Le latex en érection

Le latex en érection

Vous êtes convaincu que la spéculation est un jeu dangereux, et vous n’avez pas tort : il est très rare que les bulles se dégonflent gentiment. Elles ont plutôt tendance à éclater et provoquent alors un carnage parmi les derniers entrants sur le marché. Mais la spéculation est un jeu (presque) sans risque pour quelques grandes banques, celles qui disposent de services de prévision jugés crédibles par les opérateurs. Il suffit alors pour ces établissements de prendre des positions sur tel ou tel marché, à la hausse ou à la baisse, et de publier dans la foulée une étude qui le valorise ou le déprécie. En gestion boursière, le principe de base est simple : suivre la tendance. Que les arguments avancés soient pertinents ou ésotériques. Si bien que lorsque la chaudière est mise en route, il suffit d’aller à la soupe en croisant les doigts pour que la gamelle ne déborde pas avant d’avoir rassasié les pyromanes.

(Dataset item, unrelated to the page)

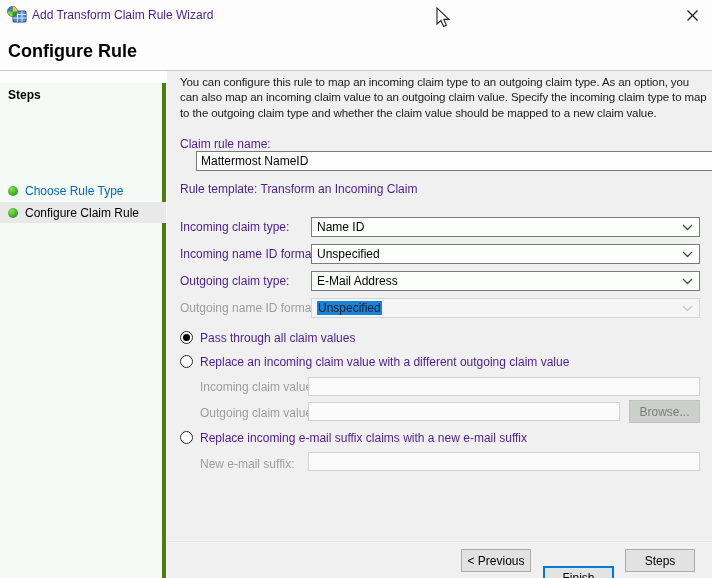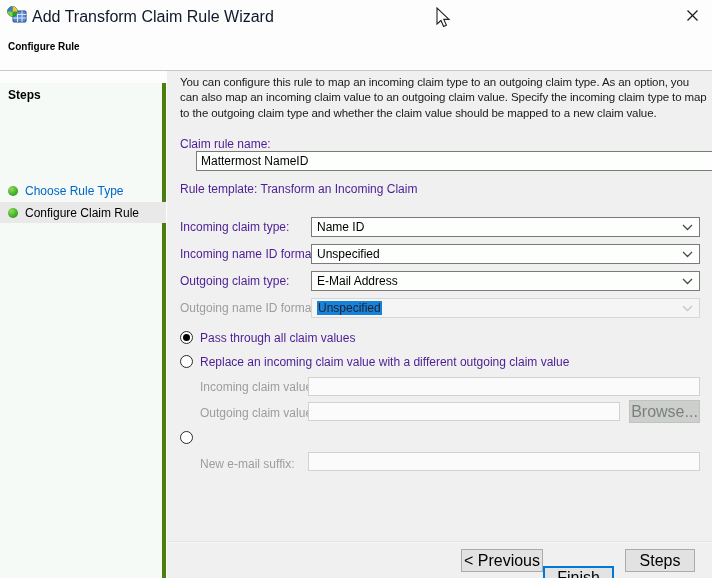"Add Transform Claim Rule Wizard" .win-title { color: #0f172a -> #4c1d95; font-size: 16px -> 12px }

La banque Goldman Sachs est une spécialiste reconnue de la chaudière, activité qu’elle revendique avec la moralité d’une mère maquerelle et les méthodes policées d’un commando de Marines. Elle s’est illustrée, en particulier, dans la conception et la propagation des toxines liées aux crédits subprime et à ses dérivés. La dernière en date de ses compétitions spéculatives concerne le latex. Au motif que le marché serait menacé de pénurie par les pluies qui ralentissent sa collecte, alors que la demande serait promise à un rebond à cause de la reprise économique et des besoins des Chinois, bien sûr, qui achètent des véhicules comme nous des baguettes de pain. Du coup, les cours ont explosé sur la bourse de Tokyo et les fabricants de pneumatiques annoncent une hausse substantielle de leurs tarifs. Cette argumentation de bastringue fait fi des réalités les plus prosaïques : le phénomène récurrent de La Niña amène toujours, en cette saison, des pluies abondantes dans les principales régions de production. Quant à la « reprise », elle continue d’avoir le profil de l’Arlésienne. Certes, la demande chinoise atténue l’effondrement de celle des pays occidentaux ; mais l’offre était encore excédentaire l’année dernière. Et les immenses nouvelles plantations d’hévéas en Asie vont bientôt entrer en production. En attendant, le cartel des principaux fournisseurs est suspect de raréfier artificiellement l’offre pour protéger ses revenus. Bref, le latex est devenu hors de prix. Au point que tous les boxons de la planète vont devoir majorer leurs tarifs. Pas très sympa, Goldman Sachs !

La recette du jour

Soufflé de rossignols

Les placards de votre cuisine regorgent de produits périmés. Ne les jetez pas. Au contraire, aidez vos voisins à éliminer les leurs et stockez-les. Annoncez alors une pénurie prochaine de conserves frelatées et vendez vos rossignols au prix fort. Avec les profits, vous aurez enfin les moyens de chausser vos limousines de pneus neufs.